== Task statement ==
Rewrite the records from the start through the line containing "Give: 10:24", changing each "Style of" to "Formatted like". Keep everything else in those lines the same.

== Entries shown ==
BEGIN

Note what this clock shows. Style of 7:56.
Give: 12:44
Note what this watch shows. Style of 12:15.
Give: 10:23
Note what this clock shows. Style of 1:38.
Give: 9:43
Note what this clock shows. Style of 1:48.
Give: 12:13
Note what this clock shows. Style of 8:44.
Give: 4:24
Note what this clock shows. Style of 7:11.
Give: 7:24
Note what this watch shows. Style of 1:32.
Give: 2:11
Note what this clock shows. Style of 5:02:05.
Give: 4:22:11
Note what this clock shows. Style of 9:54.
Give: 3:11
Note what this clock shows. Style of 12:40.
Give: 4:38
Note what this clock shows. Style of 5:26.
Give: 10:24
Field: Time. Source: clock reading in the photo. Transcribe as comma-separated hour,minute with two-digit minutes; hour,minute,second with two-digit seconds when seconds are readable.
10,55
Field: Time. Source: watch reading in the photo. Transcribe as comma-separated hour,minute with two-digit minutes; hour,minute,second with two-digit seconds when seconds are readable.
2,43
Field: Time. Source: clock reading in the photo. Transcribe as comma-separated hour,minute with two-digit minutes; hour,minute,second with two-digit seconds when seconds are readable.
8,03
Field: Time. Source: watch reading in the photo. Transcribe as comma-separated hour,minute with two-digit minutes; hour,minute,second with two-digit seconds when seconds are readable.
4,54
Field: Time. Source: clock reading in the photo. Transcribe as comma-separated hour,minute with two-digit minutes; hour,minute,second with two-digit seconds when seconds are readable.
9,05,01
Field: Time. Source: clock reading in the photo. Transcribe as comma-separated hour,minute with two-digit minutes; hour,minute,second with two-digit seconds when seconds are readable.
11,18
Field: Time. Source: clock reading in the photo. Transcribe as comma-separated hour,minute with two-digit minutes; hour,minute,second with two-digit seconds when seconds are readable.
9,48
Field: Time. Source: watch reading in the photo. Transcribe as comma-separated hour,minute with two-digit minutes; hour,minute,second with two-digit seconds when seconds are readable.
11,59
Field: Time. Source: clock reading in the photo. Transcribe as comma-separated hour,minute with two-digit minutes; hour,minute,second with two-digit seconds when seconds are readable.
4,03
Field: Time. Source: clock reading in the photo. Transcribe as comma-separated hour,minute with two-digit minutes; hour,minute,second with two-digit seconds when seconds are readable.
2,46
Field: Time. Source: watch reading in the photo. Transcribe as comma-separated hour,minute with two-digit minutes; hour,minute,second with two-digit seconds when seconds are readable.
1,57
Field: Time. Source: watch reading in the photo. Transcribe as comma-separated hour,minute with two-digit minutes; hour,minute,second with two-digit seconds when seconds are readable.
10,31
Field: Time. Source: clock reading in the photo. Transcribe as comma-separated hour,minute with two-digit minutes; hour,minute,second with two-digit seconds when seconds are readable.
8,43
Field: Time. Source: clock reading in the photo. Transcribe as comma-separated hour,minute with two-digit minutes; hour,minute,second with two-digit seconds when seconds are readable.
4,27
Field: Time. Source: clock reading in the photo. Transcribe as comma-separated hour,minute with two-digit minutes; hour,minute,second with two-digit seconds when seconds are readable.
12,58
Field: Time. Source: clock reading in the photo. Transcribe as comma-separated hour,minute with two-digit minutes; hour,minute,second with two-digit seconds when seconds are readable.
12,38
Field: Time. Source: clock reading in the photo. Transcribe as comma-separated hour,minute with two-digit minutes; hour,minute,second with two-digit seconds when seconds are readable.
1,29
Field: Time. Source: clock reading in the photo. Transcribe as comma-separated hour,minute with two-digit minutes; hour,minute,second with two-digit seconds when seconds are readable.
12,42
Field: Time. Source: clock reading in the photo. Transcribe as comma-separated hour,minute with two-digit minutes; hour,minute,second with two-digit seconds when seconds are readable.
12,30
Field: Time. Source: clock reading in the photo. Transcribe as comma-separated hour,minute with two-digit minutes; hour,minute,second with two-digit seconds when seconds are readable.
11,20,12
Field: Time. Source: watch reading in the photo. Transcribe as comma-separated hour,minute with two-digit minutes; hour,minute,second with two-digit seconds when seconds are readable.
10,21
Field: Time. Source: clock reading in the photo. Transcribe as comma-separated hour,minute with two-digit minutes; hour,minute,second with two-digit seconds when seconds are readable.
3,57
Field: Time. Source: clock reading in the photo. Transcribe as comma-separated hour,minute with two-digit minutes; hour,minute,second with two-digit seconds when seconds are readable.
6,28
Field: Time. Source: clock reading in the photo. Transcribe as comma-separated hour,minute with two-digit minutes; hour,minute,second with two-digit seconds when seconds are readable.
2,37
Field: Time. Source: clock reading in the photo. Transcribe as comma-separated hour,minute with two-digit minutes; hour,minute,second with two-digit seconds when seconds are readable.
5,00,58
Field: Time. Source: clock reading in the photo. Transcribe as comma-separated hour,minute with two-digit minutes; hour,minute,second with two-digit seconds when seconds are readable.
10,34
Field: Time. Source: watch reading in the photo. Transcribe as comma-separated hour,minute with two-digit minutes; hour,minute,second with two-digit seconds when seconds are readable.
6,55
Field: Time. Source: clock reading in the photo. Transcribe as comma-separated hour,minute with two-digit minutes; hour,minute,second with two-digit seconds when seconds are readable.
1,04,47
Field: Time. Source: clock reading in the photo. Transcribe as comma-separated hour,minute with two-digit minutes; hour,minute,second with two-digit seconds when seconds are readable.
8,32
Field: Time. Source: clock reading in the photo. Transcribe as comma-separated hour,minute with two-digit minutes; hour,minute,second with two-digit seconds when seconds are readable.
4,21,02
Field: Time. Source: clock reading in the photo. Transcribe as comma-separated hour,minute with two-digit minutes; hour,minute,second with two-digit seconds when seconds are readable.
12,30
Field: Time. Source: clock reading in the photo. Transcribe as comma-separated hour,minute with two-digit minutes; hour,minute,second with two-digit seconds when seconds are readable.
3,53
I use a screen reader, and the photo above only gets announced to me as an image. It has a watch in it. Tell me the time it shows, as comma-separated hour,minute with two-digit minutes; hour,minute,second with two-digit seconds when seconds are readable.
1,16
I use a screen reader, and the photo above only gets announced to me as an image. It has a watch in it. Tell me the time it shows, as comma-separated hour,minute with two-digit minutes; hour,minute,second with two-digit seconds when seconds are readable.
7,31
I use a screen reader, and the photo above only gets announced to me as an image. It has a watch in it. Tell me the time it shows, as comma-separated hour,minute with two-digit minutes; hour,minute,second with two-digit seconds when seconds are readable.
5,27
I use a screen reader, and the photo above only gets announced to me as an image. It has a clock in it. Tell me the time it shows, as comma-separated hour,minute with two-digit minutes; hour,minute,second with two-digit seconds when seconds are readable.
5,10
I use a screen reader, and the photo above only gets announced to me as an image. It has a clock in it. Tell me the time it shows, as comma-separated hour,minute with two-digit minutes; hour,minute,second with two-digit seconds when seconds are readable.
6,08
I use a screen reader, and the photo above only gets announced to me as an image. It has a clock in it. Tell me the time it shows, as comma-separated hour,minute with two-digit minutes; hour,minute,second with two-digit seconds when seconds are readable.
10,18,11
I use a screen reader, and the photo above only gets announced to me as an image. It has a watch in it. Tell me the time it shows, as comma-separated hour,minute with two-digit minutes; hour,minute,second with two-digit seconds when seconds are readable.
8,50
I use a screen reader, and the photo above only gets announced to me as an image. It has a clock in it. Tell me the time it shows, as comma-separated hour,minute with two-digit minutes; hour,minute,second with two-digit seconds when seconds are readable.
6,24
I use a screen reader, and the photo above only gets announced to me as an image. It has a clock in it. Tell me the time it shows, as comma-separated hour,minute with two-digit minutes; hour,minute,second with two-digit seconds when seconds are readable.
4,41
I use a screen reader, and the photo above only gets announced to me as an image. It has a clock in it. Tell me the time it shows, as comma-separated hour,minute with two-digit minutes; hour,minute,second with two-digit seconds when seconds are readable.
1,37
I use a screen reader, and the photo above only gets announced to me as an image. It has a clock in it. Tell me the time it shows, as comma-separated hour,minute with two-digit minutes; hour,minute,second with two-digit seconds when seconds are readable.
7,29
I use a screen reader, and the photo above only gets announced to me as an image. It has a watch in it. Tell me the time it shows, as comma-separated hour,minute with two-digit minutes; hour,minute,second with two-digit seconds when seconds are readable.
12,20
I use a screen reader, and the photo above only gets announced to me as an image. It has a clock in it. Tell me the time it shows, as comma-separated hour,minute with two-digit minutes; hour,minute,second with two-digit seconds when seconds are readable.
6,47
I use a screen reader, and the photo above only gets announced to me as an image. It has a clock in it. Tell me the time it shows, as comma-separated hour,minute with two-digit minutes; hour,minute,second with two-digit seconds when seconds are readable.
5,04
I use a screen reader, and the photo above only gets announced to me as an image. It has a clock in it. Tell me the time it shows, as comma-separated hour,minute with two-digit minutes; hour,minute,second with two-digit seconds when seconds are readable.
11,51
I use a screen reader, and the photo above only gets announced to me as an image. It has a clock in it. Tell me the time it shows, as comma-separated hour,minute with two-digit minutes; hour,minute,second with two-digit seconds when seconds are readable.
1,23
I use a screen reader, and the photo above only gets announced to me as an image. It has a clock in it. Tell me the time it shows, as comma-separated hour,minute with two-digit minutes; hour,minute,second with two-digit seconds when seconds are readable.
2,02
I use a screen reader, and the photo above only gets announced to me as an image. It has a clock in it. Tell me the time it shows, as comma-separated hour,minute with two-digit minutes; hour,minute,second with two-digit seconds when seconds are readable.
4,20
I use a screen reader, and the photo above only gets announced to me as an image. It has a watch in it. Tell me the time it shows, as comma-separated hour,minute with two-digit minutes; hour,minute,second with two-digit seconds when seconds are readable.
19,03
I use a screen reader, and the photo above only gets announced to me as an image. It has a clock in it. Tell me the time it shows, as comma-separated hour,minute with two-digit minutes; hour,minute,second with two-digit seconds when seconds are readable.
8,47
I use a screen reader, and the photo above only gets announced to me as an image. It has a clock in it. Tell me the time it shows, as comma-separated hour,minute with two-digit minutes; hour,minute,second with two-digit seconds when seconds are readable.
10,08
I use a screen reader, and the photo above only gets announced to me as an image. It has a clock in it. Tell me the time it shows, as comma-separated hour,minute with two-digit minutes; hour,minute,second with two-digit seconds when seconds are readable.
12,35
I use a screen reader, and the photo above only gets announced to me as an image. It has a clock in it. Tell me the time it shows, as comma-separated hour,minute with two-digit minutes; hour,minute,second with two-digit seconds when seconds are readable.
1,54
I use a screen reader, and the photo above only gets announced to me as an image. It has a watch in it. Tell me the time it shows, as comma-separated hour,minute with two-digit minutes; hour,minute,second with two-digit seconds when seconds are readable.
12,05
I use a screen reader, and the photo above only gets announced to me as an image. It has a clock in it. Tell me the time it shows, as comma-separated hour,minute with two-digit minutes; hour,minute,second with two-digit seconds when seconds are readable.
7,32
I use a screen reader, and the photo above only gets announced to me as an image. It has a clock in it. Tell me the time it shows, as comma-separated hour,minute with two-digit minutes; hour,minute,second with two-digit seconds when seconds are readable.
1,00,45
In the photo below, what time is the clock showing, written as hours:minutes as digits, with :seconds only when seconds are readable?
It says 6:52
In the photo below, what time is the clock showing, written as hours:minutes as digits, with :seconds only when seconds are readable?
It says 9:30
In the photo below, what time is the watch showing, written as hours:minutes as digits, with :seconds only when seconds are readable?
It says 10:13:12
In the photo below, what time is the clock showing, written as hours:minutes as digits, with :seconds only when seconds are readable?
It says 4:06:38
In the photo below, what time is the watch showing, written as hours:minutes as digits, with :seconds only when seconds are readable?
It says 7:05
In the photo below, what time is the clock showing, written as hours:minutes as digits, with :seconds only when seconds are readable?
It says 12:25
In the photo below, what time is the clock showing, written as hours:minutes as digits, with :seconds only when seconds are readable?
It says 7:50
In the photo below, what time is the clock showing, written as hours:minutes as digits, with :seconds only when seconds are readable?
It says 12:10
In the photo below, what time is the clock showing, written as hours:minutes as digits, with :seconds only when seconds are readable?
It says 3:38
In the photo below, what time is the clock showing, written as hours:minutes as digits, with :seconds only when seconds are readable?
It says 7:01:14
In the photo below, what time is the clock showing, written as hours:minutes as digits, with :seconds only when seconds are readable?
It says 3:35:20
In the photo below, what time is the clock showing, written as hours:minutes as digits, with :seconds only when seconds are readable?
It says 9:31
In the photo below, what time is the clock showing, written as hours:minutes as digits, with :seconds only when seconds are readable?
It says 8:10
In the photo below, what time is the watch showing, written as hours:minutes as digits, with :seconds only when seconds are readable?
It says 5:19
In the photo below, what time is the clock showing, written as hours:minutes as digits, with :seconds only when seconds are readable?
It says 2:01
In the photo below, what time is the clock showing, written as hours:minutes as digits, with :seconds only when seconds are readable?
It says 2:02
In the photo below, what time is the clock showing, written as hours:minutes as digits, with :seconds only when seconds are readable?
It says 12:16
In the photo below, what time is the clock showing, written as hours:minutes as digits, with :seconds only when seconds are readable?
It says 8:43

END

== Output of the task ==
Note what this clock shows. Formatted like 7:56.
Give: 12:44
Note what this watch shows. Formatted like 12:15.
Give: 10:23
Note what this clock shows. Formatted like 1:38.
Give: 9:43
Note what this clock shows. Formatted like 1:48.
Give: 12:13
Note what this clock shows. Formatted like 8:44.
Give: 4:24
Note what this clock shows. Formatted like 7:11.
Give: 7:24
Note what this watch shows. Formatted like 1:32.
Give: 2:11
Note what this clock shows. Formatted like 5:02:05.
Give: 4:22:11
Note what this clock shows. Formatted like 9:54.
Give: 3:11
Note what this clock shows. Formatted like 12:40.
Give: 4:38
Note what this clock shows. Formatted like 5:26.
Give: 10:24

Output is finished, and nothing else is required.